[Material to process]:
-*-*-
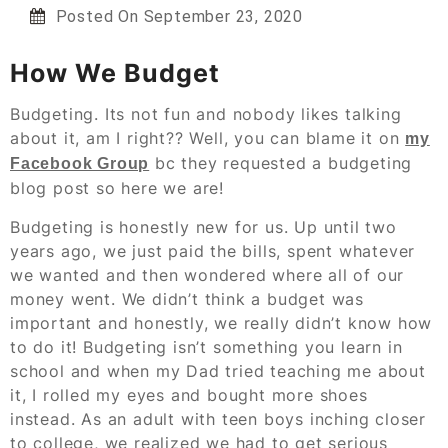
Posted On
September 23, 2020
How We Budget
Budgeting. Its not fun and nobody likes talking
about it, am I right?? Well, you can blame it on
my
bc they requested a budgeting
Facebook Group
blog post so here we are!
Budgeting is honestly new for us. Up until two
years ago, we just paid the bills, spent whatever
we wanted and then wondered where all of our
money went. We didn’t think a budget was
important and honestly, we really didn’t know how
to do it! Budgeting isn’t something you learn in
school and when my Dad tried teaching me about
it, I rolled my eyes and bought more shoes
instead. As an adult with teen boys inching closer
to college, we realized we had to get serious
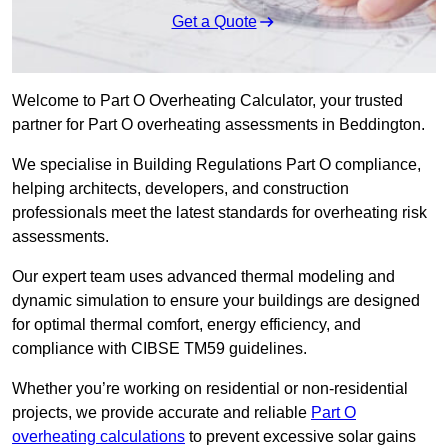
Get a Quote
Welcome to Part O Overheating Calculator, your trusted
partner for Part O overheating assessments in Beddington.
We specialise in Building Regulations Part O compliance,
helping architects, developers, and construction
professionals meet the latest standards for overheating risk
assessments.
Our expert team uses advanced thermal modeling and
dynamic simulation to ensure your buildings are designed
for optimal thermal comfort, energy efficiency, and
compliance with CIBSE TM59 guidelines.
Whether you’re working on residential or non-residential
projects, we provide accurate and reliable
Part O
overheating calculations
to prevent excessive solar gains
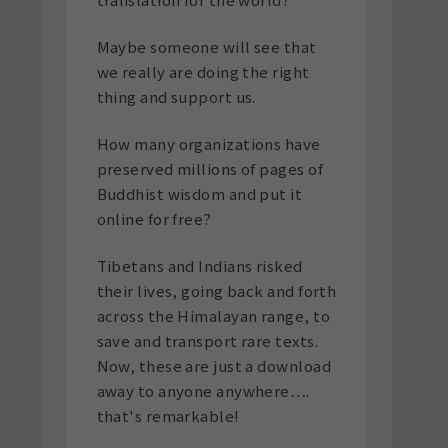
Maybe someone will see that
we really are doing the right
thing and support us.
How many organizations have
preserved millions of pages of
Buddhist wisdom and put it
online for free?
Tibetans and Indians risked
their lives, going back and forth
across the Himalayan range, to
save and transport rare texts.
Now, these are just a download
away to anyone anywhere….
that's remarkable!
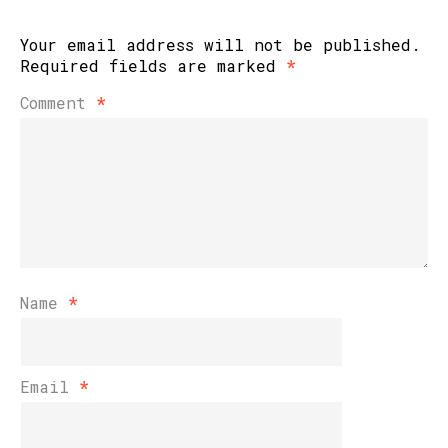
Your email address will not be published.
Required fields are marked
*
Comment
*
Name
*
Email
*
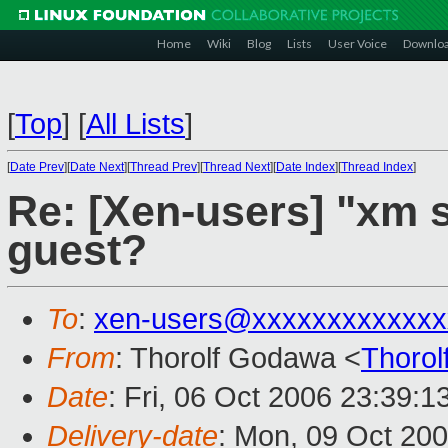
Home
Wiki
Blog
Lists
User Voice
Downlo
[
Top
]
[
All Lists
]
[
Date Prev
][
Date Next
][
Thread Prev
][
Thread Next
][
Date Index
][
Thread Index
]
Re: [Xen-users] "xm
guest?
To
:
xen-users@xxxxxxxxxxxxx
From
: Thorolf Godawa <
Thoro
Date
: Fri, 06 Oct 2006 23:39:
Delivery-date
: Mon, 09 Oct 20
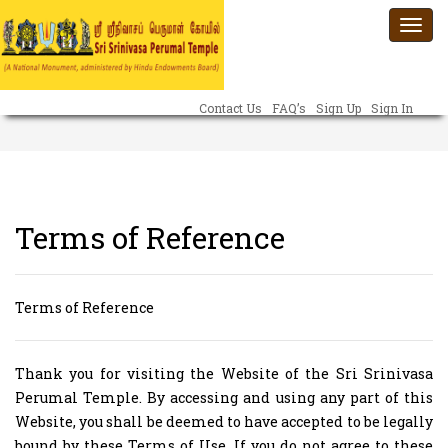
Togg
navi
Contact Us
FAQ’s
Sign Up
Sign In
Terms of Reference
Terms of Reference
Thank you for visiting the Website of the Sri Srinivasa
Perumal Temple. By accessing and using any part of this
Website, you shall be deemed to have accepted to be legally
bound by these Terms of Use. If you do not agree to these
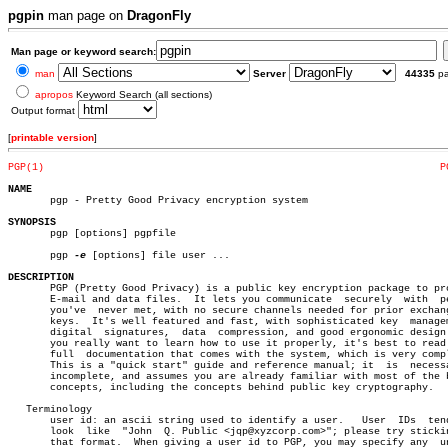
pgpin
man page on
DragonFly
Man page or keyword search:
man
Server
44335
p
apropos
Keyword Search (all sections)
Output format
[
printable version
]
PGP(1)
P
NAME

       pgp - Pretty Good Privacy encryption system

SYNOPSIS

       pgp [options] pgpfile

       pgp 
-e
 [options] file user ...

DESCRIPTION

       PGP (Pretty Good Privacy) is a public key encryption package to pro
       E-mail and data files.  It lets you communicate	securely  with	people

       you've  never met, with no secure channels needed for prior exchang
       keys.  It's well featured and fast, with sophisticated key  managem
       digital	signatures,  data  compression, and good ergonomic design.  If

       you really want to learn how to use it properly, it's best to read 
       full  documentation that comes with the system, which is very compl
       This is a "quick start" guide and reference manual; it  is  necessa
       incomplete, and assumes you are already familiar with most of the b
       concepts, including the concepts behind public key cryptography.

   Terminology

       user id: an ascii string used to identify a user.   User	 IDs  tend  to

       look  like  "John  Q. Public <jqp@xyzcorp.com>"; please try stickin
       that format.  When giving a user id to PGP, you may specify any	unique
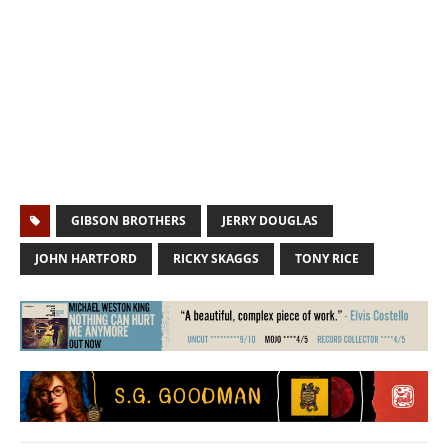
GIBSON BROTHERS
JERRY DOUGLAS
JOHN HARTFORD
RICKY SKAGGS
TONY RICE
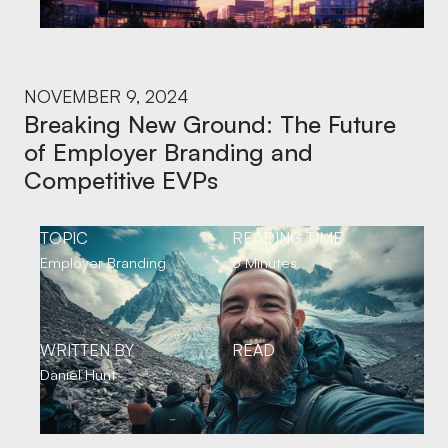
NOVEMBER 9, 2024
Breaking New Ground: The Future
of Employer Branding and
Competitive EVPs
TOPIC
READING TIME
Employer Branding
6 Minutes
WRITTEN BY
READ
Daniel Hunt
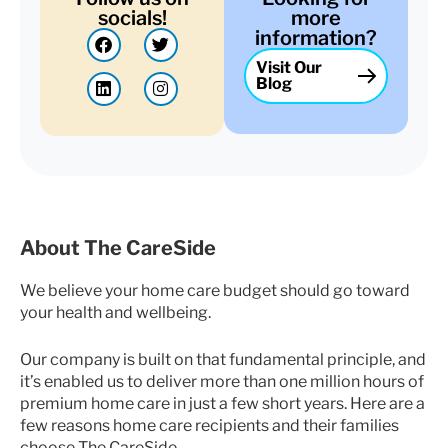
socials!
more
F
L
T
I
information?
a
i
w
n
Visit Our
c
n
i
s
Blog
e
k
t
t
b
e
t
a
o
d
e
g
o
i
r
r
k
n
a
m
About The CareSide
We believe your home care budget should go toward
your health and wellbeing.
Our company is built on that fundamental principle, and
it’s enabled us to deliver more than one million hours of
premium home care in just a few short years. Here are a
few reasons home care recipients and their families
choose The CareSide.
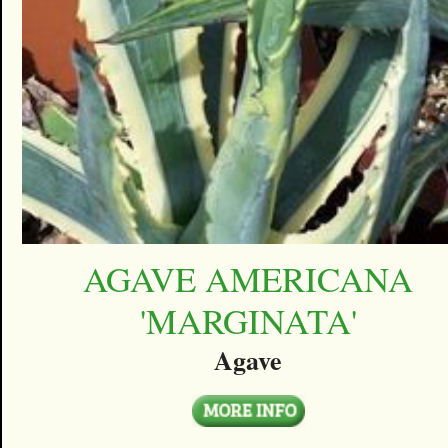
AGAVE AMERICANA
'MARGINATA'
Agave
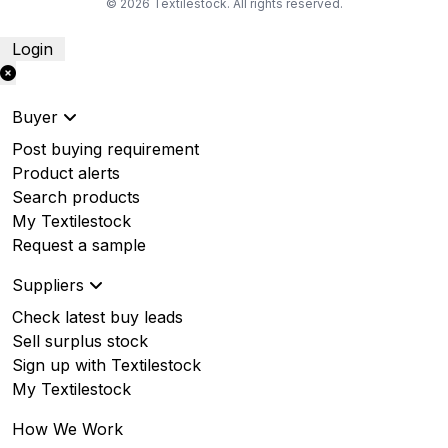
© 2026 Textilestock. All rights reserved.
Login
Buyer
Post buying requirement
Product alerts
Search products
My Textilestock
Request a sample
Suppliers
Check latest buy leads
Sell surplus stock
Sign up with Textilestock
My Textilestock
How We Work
-*-*-
Leave out all pictures, then copy the remaining material exactly.

[Exercise solution]:
Posted On
September 23, 2020
How We Budget
Budgeting. Its not fun and nobody likes talking
about it, am I right?? Well, you can blame it on
my
bc they requested a budgeting
Facebook Group
blog post so here we are!
Budgeting is honestly new for us. Up until two
years ago, we just paid the bills, spent whatever
we wanted and then wondered where all of our
money went. We didn’t think a budget was
important and honestly, we really didn’t know how
to do it! Budgeting isn’t something you learn in
school and when my Dad tried teaching me about
it, I rolled my eyes and bought more shoes
instead. As an adult with teen boys inching closer
to college, we realized we had to get serious
Get a Quote
Welcome to Part O Overheating Calculator, your trusted
partner for Part O overheating assessments in Beddington.
We specialise in Building Regulations Part O compliance,
helping architects, developers, and construction
professionals meet the latest standards for overheating risk
assessments.
Our expert team uses advanced thermal modeling and
dynamic simulation to ensure your buildings are designed
for optimal thermal comfort, energy efficiency, and
compliance with CIBSE TM59 guidelines.
Whether you’re working on residential or non-residential
projects, we provide accurate and reliable
Part O
overheating calculations
to prevent excessive solar gains
Maybe someone will see that
we really are doing the right
thing and support us.
How many organizations have
preserved millions of pages of
Buddhist wisdom and put it
online for free?
Tibetans and Indians risked
their lives, going back and forth
across the Himalayan range, to
save and transport rare texts.
Now, these are just a download
away to anyone anywhere….
that's remarkable!
Your email address will not be published.
Required fields are marked
*
Comment
*
Name
*
Email
*
Home
Wiki
Blog
Lists
User Voice
Downlo
[
Top
]
[
All Lists
]
[
Date Prev
][
Date Next
][
Thread Prev
][
Thread Next
][
Date Index
][
Thread Index
]
Re: [Xen-users] "xm
guest?
To
:
xen-users@xxxxxxxxxxxxx
From
: Thorolf Godawa <
Thoro
Date
: Fri, 06 Oct 2006 23:39:
Delivery-date
: Mon, 09 Oct 20
Togg
navi
Contact Us
FAQ’s
Sign Up
Sign In
Terms of Reference
Terms of Reference
Thank you for visiting the Website of the Sri Srinivasa
Perumal Temple. By accessing and using any part of this
Website, you shall be deemed to have accepted to be legally
bound by these Terms of Use. If you do not agree to these
pgpin
man page on
DragonFly
Man page or keyword search:
man
Server
44335
p
apropos
Keyword Search (all sections)
Output format
[
printable version
]
PGP(1)
P
NAME

       pgp - Pretty Good Privacy encryption system

SYNOPSIS

       pgp [options] pgpfile

       pgp 
-e
 [options] file user ...

DESCRIPTION

       PGP (Pretty Good Privacy) is a public key encryption package to pro
       E-mail and data files.  It lets you communicate	securely  with	people

       you've  never met, with no secure channels needed for prior exchang
       keys.  It's well featured and fast, with sophisticated key  managem
       digital	signatures,  data  compression, and good ergonomic design.  If

       you really want to learn how to use it properly, it's best to read 
       full  documentation that comes with the system, which is very compl
       This is a "quick start" guide and reference manual; it  is  necessa
       incomplete, and assumes you are already familiar with most of the b
       concepts, including the concepts behind public key cryptography.

   Terminology

       user id: an ascii string used to identify a user.   User	 IDs  tend  to

       look  like  "John  Q. Public <jqp@xyzcorp.com>"; please try stickin
       that format.  When giving a user id to PGP, you may specify any	unique
GIBSON BROTHERS
JERRY DOUGLAS
JOHN HARTFORD
RICKY SKAGGS
TONY RICE
NOVEMBER 9, 2024
Breaking New Ground: The Future
of Employer Branding and
Competitive EVPs
TOPIC
READING TIME
Employer Branding
6 Minutes
WRITTEN BY
READ
Daniel Hunt
socials!
more
F
L
T
I
information?
a
i
w
n
Visit Our
c
n
i
s
Blog
e
k
t
t
b
e
t
a
o
d
e
g
o
i
r
r
k
n
a
m
About The CareSide
We believe your home care budget should go toward
your health and wellbeing.
Our company is built on that fundamental principle, and
it’s enabled us to deliver more than one million hours of
premium home care in just a few short years. Here are a
few reasons home care recipients and their families
choose The CareSide.
AGAVE AMERICANA
'MARGINATA'
Agave
© 2026 Textilestock. All rights reserved.
Login
Buyer
Post buying requirement
Product alerts
Search products
My Textilestock
Request a sample
Suppliers
Check latest buy leads
Sell surplus stock
Sign up with Textilestock
My Textilestock
How We Work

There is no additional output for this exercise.